Chronicles of Riddick, TheSo confident were David Twohy and Vin Diesel about the ambivalent, ambiguous antihero of 2000's Pitch Black, Richard B Riddick, that they've attempted to create a franchise for him in one fell swoop. The Chronicles Of Riddick is set five years after the action in Pitch Black, which saw Riddick, holy man Iman (David) and tomboy Jack escape from a planet riddled with hungry monsters. Also released in 2004 are a Pitch Black prequel in the form of videogame 'The Chronicles Of Riddick: Escape From Butcher Bay' and an anime, 'The Chronicles Of Riddick: Dark Fury', which bridges the gap between the two feature films.
Riddick is still a fugitive. When he foils the attempts of a mercenary (Chinlund) to capture him, he traces the source of the bounty - Iman and Aeron (Dench), an "envoy from the Elemental race". They tell Riddick about the Necromongers (snigger), an army on a religious crusade that is taking them across the universe. "If they cannot convert you, they will kill you," Aeron tells us in voiceover.
Riddick's place in all this is pretty minor - he's merely expected to save humanity. Of course, the lone wolf is nonplussed by this. When the Necros lay waste to Iman's world of Helion Prime, Riddick is captured and meets the boss - the sinister Lord Marshall (Feore), described by his officer Vaako (Urban) as "a holy half-dead who has seen the Underverse and returned with powers you cannot imagine." He also encounters Vaako's slinky, scheming wife (Newton) and religious chief Purifyer (Roache).
Escaping, then being captured by mercenaries, Riddick's taken to the hellish prison planet, Crematoria. Here he hooks up with Pitch Black's other survivor, Jack, who's now an attractive young psycho who calls herself Kyra and is played by a different actress (Davalos). Thanks to some wonderful inefficiency on the part of the rat-bag prison authorities and the greedy mercs - and some even more impressive lapses in storytelling logic - Riddick and Jack escape Crematoria. Cue predictable showdown with the Lord Marshall.

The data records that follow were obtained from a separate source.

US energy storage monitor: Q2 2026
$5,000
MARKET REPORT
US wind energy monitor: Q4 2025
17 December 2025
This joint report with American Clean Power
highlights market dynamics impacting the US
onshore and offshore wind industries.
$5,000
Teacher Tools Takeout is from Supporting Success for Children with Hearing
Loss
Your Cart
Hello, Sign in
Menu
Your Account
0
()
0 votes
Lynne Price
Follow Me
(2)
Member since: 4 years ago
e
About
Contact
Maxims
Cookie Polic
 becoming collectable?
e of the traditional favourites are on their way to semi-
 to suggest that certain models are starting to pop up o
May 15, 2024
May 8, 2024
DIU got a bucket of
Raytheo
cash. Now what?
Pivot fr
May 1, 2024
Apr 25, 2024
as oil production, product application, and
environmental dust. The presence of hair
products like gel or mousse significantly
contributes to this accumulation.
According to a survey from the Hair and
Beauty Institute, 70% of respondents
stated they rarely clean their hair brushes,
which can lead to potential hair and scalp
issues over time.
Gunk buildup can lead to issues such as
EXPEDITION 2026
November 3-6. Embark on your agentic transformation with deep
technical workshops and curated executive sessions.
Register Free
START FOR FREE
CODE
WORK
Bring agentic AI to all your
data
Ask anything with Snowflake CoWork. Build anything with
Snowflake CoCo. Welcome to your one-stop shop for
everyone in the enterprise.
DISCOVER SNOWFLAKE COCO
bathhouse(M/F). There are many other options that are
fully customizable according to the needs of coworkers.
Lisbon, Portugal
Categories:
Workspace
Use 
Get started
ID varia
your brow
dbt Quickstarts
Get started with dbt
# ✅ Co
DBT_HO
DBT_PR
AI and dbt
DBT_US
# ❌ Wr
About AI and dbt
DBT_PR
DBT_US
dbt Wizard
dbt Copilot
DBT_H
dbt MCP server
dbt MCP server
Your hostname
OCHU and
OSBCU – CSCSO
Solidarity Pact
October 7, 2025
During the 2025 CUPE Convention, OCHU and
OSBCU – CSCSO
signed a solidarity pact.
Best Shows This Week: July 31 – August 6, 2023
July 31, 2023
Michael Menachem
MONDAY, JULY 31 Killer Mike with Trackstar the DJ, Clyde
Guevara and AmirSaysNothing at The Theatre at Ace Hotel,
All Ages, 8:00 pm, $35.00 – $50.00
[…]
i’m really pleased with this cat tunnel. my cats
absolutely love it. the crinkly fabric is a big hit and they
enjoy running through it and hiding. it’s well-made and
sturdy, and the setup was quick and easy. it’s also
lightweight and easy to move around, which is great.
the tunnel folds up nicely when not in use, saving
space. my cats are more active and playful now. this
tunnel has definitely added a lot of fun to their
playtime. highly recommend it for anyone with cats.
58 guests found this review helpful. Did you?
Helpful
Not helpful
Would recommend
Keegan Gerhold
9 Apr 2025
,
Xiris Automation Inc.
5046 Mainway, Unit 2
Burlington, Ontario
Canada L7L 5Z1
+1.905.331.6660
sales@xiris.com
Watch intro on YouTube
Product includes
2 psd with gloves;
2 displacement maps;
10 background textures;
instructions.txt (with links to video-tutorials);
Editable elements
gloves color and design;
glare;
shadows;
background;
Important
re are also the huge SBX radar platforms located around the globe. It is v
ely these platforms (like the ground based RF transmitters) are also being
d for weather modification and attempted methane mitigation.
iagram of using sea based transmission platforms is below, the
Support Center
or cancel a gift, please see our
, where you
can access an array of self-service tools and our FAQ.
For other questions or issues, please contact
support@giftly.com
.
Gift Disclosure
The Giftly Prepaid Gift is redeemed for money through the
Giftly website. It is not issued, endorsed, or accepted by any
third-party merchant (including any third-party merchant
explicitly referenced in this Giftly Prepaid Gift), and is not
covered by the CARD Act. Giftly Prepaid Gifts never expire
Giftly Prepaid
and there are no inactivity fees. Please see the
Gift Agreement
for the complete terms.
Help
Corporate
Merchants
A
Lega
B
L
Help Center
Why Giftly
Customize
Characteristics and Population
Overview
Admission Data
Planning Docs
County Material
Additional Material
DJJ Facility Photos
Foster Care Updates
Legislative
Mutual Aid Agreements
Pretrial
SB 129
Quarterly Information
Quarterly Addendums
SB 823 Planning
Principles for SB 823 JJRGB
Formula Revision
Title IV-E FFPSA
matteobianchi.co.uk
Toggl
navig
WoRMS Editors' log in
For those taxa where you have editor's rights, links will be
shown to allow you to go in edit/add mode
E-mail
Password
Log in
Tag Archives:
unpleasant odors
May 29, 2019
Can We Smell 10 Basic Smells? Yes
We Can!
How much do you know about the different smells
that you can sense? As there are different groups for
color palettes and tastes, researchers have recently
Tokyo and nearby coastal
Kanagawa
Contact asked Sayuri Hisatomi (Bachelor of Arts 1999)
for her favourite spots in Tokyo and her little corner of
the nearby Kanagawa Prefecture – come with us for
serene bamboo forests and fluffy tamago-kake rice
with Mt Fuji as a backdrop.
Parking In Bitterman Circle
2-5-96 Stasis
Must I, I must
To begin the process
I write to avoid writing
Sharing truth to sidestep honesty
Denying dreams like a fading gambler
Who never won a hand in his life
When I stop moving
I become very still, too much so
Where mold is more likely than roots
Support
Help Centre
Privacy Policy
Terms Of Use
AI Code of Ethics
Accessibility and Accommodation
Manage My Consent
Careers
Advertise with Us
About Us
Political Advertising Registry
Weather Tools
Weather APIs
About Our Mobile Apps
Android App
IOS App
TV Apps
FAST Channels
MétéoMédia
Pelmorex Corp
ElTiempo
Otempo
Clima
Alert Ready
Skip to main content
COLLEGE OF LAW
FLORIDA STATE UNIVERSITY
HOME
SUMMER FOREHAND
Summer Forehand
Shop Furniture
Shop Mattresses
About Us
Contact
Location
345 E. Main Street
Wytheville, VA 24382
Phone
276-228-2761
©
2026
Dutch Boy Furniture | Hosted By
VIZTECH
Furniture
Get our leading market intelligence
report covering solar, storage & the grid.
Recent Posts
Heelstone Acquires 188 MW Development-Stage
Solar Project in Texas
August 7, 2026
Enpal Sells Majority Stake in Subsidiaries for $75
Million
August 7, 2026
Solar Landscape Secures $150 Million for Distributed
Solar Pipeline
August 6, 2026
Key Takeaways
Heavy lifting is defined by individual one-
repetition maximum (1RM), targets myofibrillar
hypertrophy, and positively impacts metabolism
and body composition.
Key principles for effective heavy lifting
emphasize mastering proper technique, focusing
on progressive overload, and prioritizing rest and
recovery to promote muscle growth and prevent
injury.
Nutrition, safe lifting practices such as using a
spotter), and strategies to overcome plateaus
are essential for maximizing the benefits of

The levels of poppycock in The Chronicles Of Riddick are fairy impressive, but it's fair to say it's no worse than your average piece of Hollywood sci-fi. After all, with his second Star Wars trilogy George Lucas has lowered the bar so far with dumb plotting, one-dimensional characters, and illogical storytelling that there isn't much to live up to. It's just a shame that Twohy is guilty of the same crimes, considering how lean and efficient Pitch Black was.
This really is deeply silly stuff. There's Riddick's miraculous escape, for example. Or the lapse in logic that means several characters can run across the surface of a planet with 700C daytime temperatures simply because it's night - this place is like Mercury with a sore head, but they don't even needs helmets. But hey, scientific logic never curtailed classic pulp sci-fi (like 1930s Buck Rogers say), so what the heck.
One key flaw is the incessant focus on Riddick. Sure, he was an intriguing character in Pitch Black, but he's not that special. Diesel spends the whole time taking his goggles off, then putting them on again, and striking poses, while the film wastes a great actor like Dench in a woolly, expositional role (she provides 'useful' bits of narration like "In normal times, evil should be fought by good, but in times like these, it should be fought by another kind of evil.")
Blockbuster sci-fi isn't necessarily reliant on its story or characterisation though, given how much time, energy, and money goes into the production design and effects (the budget here was $100 million plus). The Chronicles Of Riddick excels in these areas, despite having strong whiffs of other genre films. Elements recall The Matrix sequels (the opening sequence features a hovering craft in dark underground spaces), The Lord Of The Rings (the hordes; some white-haired mysticism), Dune (the scale and exotic culture), Star Wars (the earnest daffiness; the stereotyping; the myth synthesis), Star Trek First Contact (the Necromongers' all-consuming crusade is reminiscent of the Borg), even derivative stuff like Equilibrium (Riddick takes on a whole room full of armed cop/soldier types in the dark).
The effects pretty much save the film from its own determined hokeyness. The arrival of the Necro armada on Helion Prime is impressive, while on Crematoria, the sunrise ignites the planet with tendrils of light and flame. The light moving across the globe is comparable to the Genesis sequence in Star Trek The Wrath Of Khan but bolstered by over two decades of progress in CGI techniques.